New ways to personalise 

While showing content based on past betting activity is the most obvious form of personalisation, both Ziv and Kaplan point out that there are other ways to personalise content too. 

“We know how to collect data on logged in players and we know how to collect data based on cookies,” Ziv says. 

“We have different levels of personalisation. So if we don’t know much about a player’s betting but we know their city or country or language, we can offer betting based on popular teams or sports in that region.” 

Kaplan says that this type of customisation available in WSC’s product, meanwhile, can be used in conjunction with marketing activities. 

“You can imagine if we’re running certain promotions or odds boosts, we might want to enhance that experience by delivering certain content to those users,” he says. 

Ziv says that ultimately, allowing the player to be more involved in the betting process provides a huge number of opportunities for operators. 

“BetBooster definitely allows that engagement operators are looking for because it offers a new level of betting,” Ziv says. “It involves mobile notifications.
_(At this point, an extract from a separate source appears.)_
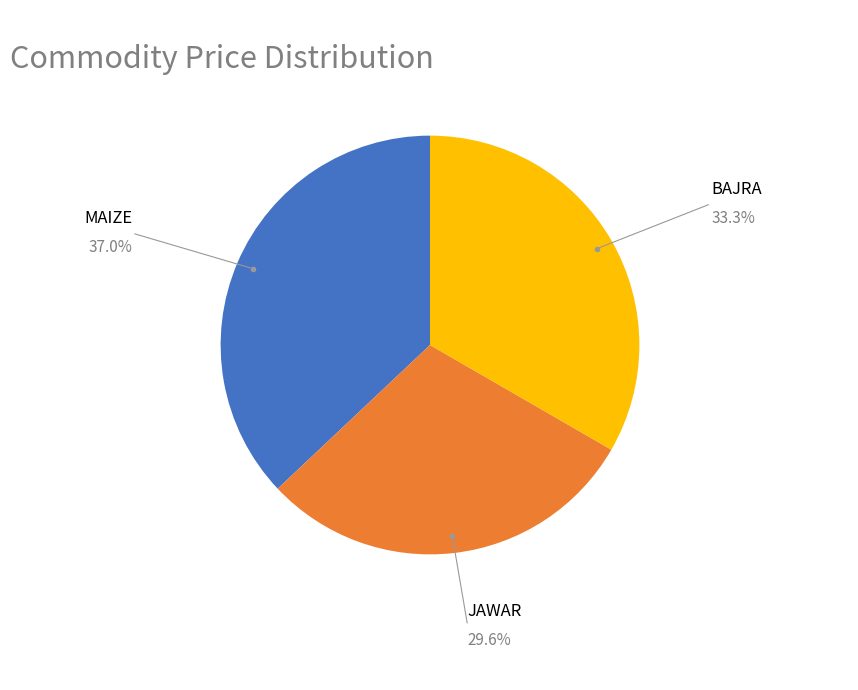

Is there a majority slice in this chart?

No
It creates a lot of new engagement opportunities for operators and for the punter it makes the customer feel more involved and more educated. 

Similarly, Turner says that this has become more important than ever given the effects of the novel Coronavirus (Covid-19) pandemic. 

“Having an online presence is important, but having a way to interact with customers has never been more important given everything that’s happened with betting shops,” he says. “That community aspect from betting shops is something punters will be looking to find something close to online. 

“We probably understand the punter even more than the bookmaker, so we’re building our products around the people who really matter,” he adds. 

“I always liken it to having a game of golf. If you have a really good game, you’re going to come back. If you have a really bad game, you’re not just going to snap your clubs in half and give up, but you’re going to need something to come back to.”